Delirium Treme
Paquito
Esta vez nadie podría decir más que el Treme era un arrimado, un gorrón de primera, un pega’o de cuanta fiesta de fin de año ocurriera en su familia o en el centro de trabajo.
Trivaldo González y García, que tal eran las generales completas de Tremebundo —el Treme para la gente más cercana—, se cambiaría su nombre si no metía tremenda pachanga en su casa desde el 24 de diciembre hasta el 1.º de enero.
Por eso fue para el agromercado más caro del barrio, bautizado por la sabiduría popular como el Museo de la Vianda, porque los precios eran de “se mira y no se toca”.
El Treme irrumpió por el pasillo central como hacían los vaqueros de las películas del oeste cuando llegaban a la calle principal de un pueblo donde en breve iba a correr la sangre, y avanzó impertérrito hacia la tarima de la carne de cerdo, ante la admiración de todos los clientes.

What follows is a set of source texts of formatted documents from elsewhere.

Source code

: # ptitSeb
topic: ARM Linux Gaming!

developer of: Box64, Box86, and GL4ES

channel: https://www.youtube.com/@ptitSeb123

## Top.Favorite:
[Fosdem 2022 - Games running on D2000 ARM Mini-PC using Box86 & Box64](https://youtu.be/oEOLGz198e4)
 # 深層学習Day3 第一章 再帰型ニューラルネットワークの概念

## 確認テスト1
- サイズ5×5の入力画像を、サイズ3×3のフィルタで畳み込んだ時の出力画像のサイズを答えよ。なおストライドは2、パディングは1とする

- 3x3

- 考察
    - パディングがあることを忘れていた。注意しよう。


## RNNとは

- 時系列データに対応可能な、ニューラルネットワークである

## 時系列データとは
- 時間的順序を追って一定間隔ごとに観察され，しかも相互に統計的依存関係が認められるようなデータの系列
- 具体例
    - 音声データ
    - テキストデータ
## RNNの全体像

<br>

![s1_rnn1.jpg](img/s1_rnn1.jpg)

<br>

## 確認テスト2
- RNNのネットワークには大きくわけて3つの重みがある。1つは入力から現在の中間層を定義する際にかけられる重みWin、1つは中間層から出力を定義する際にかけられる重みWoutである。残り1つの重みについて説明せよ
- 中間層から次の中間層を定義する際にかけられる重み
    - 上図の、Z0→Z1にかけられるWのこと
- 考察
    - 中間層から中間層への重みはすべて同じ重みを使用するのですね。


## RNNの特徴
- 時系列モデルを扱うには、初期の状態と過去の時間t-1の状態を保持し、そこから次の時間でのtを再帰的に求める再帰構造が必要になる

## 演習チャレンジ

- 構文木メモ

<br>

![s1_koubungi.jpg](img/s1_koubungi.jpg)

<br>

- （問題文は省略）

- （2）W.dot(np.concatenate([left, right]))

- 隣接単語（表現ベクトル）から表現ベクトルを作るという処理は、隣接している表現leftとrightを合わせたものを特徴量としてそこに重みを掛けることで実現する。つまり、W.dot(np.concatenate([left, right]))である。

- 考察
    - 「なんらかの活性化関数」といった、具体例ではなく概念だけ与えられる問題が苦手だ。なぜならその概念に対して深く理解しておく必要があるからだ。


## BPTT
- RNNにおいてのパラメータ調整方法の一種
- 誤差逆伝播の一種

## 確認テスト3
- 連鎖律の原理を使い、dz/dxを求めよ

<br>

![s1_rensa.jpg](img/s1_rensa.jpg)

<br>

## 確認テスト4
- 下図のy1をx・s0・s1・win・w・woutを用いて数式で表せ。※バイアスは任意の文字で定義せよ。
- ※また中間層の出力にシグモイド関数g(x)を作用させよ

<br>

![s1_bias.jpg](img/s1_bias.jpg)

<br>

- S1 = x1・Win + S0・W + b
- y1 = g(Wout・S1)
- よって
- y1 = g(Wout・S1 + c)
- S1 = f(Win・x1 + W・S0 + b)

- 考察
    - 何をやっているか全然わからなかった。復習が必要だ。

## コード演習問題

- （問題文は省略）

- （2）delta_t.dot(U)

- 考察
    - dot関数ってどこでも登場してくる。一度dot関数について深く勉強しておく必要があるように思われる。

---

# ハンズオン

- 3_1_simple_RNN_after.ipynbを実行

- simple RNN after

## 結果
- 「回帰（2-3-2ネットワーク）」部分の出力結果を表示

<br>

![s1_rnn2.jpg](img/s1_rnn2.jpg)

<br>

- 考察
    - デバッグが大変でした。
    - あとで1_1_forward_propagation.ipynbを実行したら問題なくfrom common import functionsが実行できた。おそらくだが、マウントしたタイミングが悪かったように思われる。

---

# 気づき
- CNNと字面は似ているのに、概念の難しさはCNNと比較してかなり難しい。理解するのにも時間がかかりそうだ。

Desenfundó su celular de última generación y le dijo al carnicero: “¿Puedo pagar en línea, verdad?”. El matarife lo miró coaccionado por tanto valor, agitó nervioso las manillas de oro de su muñeca y le dijo: “Por supuesto, puro”.
“Dame la pierna de puerco más grande que tengas ahí”, exigió el Treme sin que le temblara la voz. No hubo regateo ni queja, ni un instante de vacilación, lo cual dejó completamente desarmado al vendedor, como si le hubieran pegado un tiro en la frente.

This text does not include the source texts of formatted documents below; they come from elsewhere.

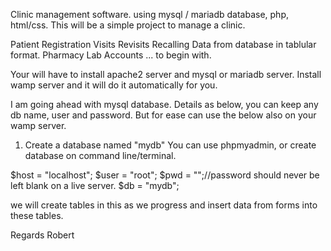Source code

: Clinic management software.
using mysql / mariadb database, php, html/css.
This will be a simple project to manage a clinic.

Patient Registration
Visits
Revisits
Recalling Data from database in tablular format.
Pharmacy
Lab
Accounts ... to begin with.

Your will have to install apache2 server and mysql or mariadb server. 
Install wamp server and it will do it automatically for you.

I am going ahead with mysql database.
Details as below, you can keep any db name, user and password. But for ease can use the below also
on your wamp server.


1. Create a database named "mydb"
You can use phpmyadmin, or create database on command line/terminal.

$host = "localhost";
$user = "root";
$pwd = "";//password should never be left blank on a live server.
$db = "mydb";

we will create tables in this as we progress and insert data from forms into these tables.

 

Regards
Robert
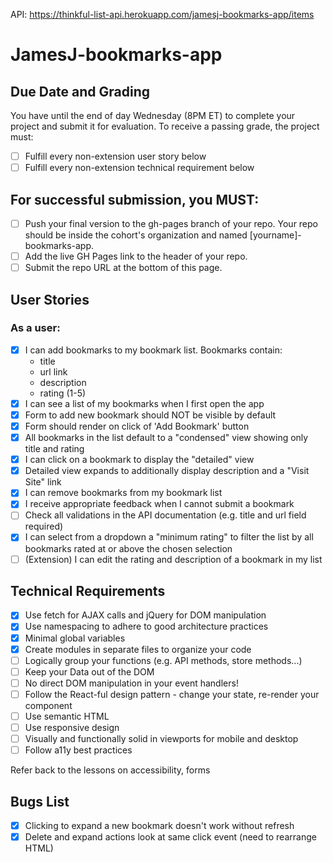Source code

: API: https://thinkful-list-api.herokuapp.com/jamesj-bookmarks-app/items

# JamesJ-bookmarks-app

## Due Date and Grading
You have until the end of day Wednesday (8PM ET) to complete your project and submit it for evaluation. To receive a passing grade, the project must:

- [ ] Fulfill every non-extension user story below
- [ ] Fulfill every non-extension technical requirement below
## For successful submission, you MUST:

- [ ] Push your final version to the gh-pages branch of your repo. Your repo should be inside the cohort's organization and named [yourname]-bookmarks-app.
- [ ] Add the live GH Pages link to the header of your repo.
- [ ] Submit the repo URL at the bottom of this page.

## User Stories
### As a user:

- [x] I can add bookmarks to my bookmark list. Bookmarks contain:
  - title
  - url link
  - description
  - rating (1-5)
- [x] I can see a list of my bookmarks when I first open the app
- [x] Form to add new bookmark should NOT be visible by default
- [x] Form should render on click of 'Add Bookmark' button
- [x] All bookmarks in the list default to a "condensed" view showing only title and rating
- [x] I can click on a bookmark to display the "detailed" view
- [x] Detailed view expands to additionally display description and a "Visit Site" link
- [x] I can remove bookmarks from my bookmark list
- [x] I receive appropriate feedback when I cannot submit a bookmark
- [ ] Check all validations in the API documentation (e.g. title and url field required)
- [x] I can select from a dropdown a "minimum rating" to filter the list by all bookmarks rated at or above the chosen selection
- [ ] (Extension) I can edit the rating and description of a bookmark in my list

## Technical Requirements
- [x] Use fetch for AJAX calls and jQuery for DOM manipulation
- [x] Use namespacing to adhere to good architecture practices
- [x] Minimal global variables
- [x] Create modules in separate files to organize your code
- [ ] Logically group your functions (e.g. API methods, store methods...)
- [ ] Keep your Data out of the DOM
- [ ] No direct DOM manipulation in your event handlers!
- [ ] Follow the React-ful design pattern - change your state, re-render your component
- [ ] Use semantic HTML
- [ ] Use responsive design
- [ ] Visually and functionally solid in viewports for mobile and desktop
- [ ] Follow a11y best practices

Refer back to the lessons on accessibility, forms

## Bugs List
- [x] Clicking to expand a new bookmark doesn't work without refresh
- [x] Delete and expand actions look at same click event (need to rearrange HTML)

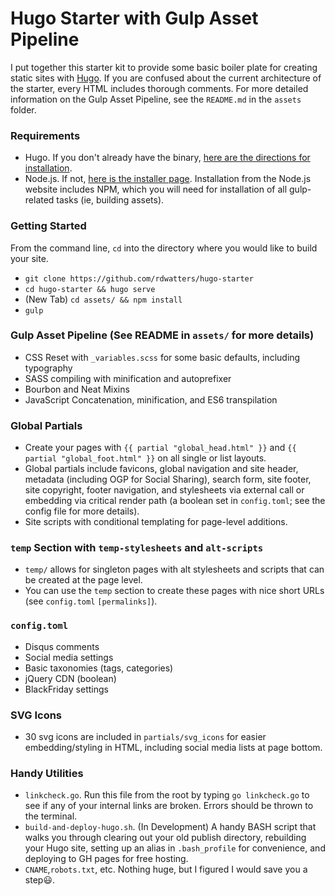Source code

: # Hugo Starter with Gulp Asset Pipeline

I put together this starter kit to provide some basic boiler plate for creating static sites with [Hugo](https://gohugo.io/). If you are confused about the current architecture of the starter, every HTML includes thorough comments. For more detailed information on the Gulp Asset Pipeline, see the `README.md` in the `assets` folder.

### Requirements

* Hugo. If you don't already have the binary, [here are the directions for installation](https://gohugo.io/overview/installing/).
* Node.js. If not, [here is the installer page](https://nodejs.org/en/download/). Installation from the Node.js website includes NPM, which you will need for installation of all gulp-related tasks (ie, building assets). 

### Getting Started

From the command line, `cd` into the directory where you would like to build your site.

* `git clone https://github.com/rdwatters/hugo-starter`
* `cd hugo-starter && hugo serve`
* (New Tab) `cd assets/ && npm install`
* `gulp`

### Gulp Asset Pipeline (See README in `assets/` for more details)

* CSS Reset with `_variables.scss` for some basic defaults, including typography
* SASS compiling with minification and autoprefixer
* Bourbon and Neat Mixins
* JavaScript Concatenation, minification, and ES6 transpilation

### Global Partials

* Create your pages with `{{ partial "global_head.html" }}` and `{{ partial "global_foot.html" }}` on all single or list layouts. 
* Global partials include favicons, global navigation and site header, metadata (including OGP for Social Sharing), search form, site footer, site copyright, footer navigation, and stylesheets via external call or embedding via critical render path (a boolean set in `config.toml`; see the config file for more details).
* Site scripts with conditional templating for page-level additions.

### `temp` Section with `temp-stylesheets` and `alt-scripts`

* `temp/` allows for singleton pages with alt stylesheets and scripts that can be created at the page level. 
* You can use the `temp` section to create these pages with nice short URLs (see `config.toml` `[permalinks]`).

### `config.toml`

* Disqus comments
* Social media settings
* Basic taxonomies (tags, categories)
* jQuery CDN (boolean)
* BlackFriday settings
 
### SVG Icons

* 30 svg icons are included in `partials/svg_icons` for easier embedding/styling in HTML, including social media lists at page bottom.

### Handy Utilities

* `linkcheck.go`. Run this file from the root by typing `go linkcheck.go` to see if any of your internal links are broken. Errors should be thrown to the terminal.
* `build-and-deploy-hugo.sh`. (In Development) A handy BASH script that walks you through clearing out your old publish directory, rebuilding your Hugo site, setting up an alias in `.bash_profile` for convenience, and deploying to GH pages for free hosting. 
* `CNAME`,`robots.txt`, etc. Nothing huge, but I figured I would save you a step:smiley:.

El Treme salió de allí con el cadáver del cerdo sobre sus hombros, como un héroe clásico que las multitudes reverenciaban a su paso. Pero no satisfecho aún con su proeza fue para el mostrador de los tomates, y dijo bien alto para que todo el mundo lo oyera: “Lléname medio saco del mejor tomate que tengas, no me escatimes”.

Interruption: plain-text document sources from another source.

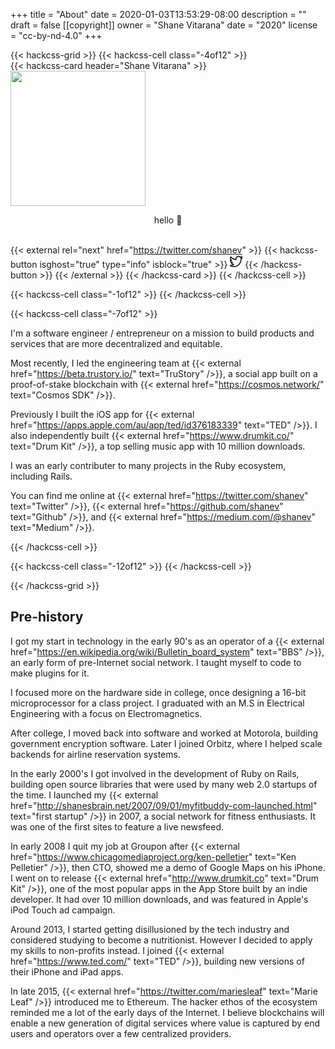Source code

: +++
title = "About"
date = 2020-01-03T13:53:29-08:00
description = ""
draft = false
[[copyright]]
  owner = "Shane Vitarana"
  date = "2020"
  license = "cc-by-nd-4.0"
+++

{{< hackcss-grid >}}
  {{< hackcss-cell class="-4of12" >}}
  <br />
    {{< hackcss-card header="Shane Vitarana" >}}
      <img class="center" src="/shane.png" width="216" height="216" />
      <p style="text-align: center;">hello 👋</p>
      <br />
      {{< external rel="next" href="https://twitter.com/shanev" >}}
        {{< hackcss-button isghost="true" type="info" isblock="true" >}}
            <svg viewBox="0 0 24 24" width="20" height="20" fill="none" stroke="currentcolor" stroke-linecap="round" stroke-linejoin="round" stroke-width="2">
    <path d="M24 4.557c-.883.392-1.832.656-2.828.775 1.017-.609 1.798-1.574 2.165-2.724-.951.564-2.005.974-3.127 1.195-.897-.957-2.178-1.555-3.594-1.555-3.179 0-5.515 2.966-4.797 6.045-4.091-.205-7.719-2.165-10.148-5.144-1.29 2.213-.669 5.108 1.523 6.574-.806-.026-1.566-.247-2.229-.616-.054 2.281 1.581 4.415 3.949 4.89-.693.188-1.452.232-2.224.084.626 1.956 2.444 3.379 4.6 3.419-2.07 1.623-4.678 2.348-7.29 2.04 2.179 1.397 4.768 2.212 7.548 2.212 9.142 0 14.307-7.721 13.995-14.646.962-.695 1.797-1.562 2.457-2.549z" />
  </svg>
        {{< /hackcss-button >}}
      {{< /external >}}
    {{< /hackcss-card >}}
  {{< /hackcss-cell >}}

  {{< hackcss-cell class="-1of12" >}}
  {{< /hackcss-cell >}}

  {{< hackcss-cell class="-7of12" >}}
    <p>
    I'm a software engineer / entrepreneur on a mission to build products and services that are more decentralized and equitable.
    </p>
    <p>
    Most recently, I led the engineering team at {{< external href="https://beta.trustory.io/" text="TruStory" />}}, a social app built on a proof-of-stake blockchain with {{< external href="https://cosmos.network/" text="Cosmos SDK" />}}.
    </p>
    <p>
    Previously I built the iOS app for {{< external href="https://apps.apple.com/au/app/ted/id376183339" text="TED" />}}. I also independently built {{< external href="https://www.drumkit.co/" text="Drum Kit" />}}, a top selling music app with 10 million downloads. 
    </p>
    <p>
    I was an early contributer to many projects in the Ruby ecosystem, including Rails.
    </p>
    <p>
    You can find me online at {{< external href="https://twitter.com/shanev" text="Twitter" />}}, {{< external href="https://github.com/shanev" text="Github" />}}, and {{< external href="https://medium.com/@shanev" text="Medium" />}}.
    </p>
  {{< /hackcss-cell >}}

  {{< hackcss-cell class="-12of12" >}}
  {{< /hackcss-cell >}}

{{< /hackcss-grid >}}

<p></p>

<!--more-->

## Pre-history

I got my start in technology in the early 90's as an operator of a {{< external href="https://en.wikipedia.org/wiki/Bulletin_board_system" text="BBS" />}}, an early form of pre-Internet social network. I taught myself to code to make plugins for it.

I focused more on the hardware side in college, once designing a 16-bit microprocessor for a class project. I graduated with an M.S in Electrical Engineering with a focus on Electromagnetics. 

After college, I moved back into software and worked at Motorola, building government encryption software. Later I joined Orbitz, where I helped scale backends for airline reservation systems. 

In the early 2000's I got involved in the development of Ruby on Rails, building open source libraries that were used by many web 2.0 startups of the time. I launched my {{< external href="http://shanesbrain.net/2007/09/01/myfitbuddy-com-launched.html" text="first startup" />}} in 2007, a social network for fitness enthusiasts. It was one of the first sites to feature a live newsfeed.

In early 2008 I quit my job at Groupon after {{< external href="https://www.chicagomediaproject.org/ken-pelletier" text="Ken Pelletier" />}}, then CTO, showed me a demo of Google Maps on his iPhone. I went on to release {{< external href="http://www.drumkit.co" text="Drum Kit" />}}, one of the most popular apps in the App Store built by an indie developer. It had over 10 million downloads, and was featured in Apple's iPod Touch ad campaign. 

Around 2013, I started getting disillusioned by the tech industry and considered studying to become a nutritionist. However I decided to apply my skills to non-profits instead. I joined {{< external href="https://www.ted.com/" text="TED" />}}, building new versions of their iPhone and iPad apps.

In late 2015, {{< external href="https://twitter.com/mariesleaf" text="Marie Leaf" />}} introduced me to Ethereum. The hacker ethos of the ecosystem reminded me a lot of the early days of the Internet. I believe blockchains will enable a new generation of digital services where value is captured by end users and operators over a few centralized providers.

Justo en el momento en el que el asombrado dependiente le repletaba la jaba, un tomate rodó por el piso y el Treme se agachó a rescatarlo. No calculó bien la distancia y se golpeó en la cabeza muy duro contra la tarima. ¡Pum! Abrió los ojos, adolorido, y descubrió que estaba en su cuarto. El Treme se había caído de la cama, mientras soñaba un imposible.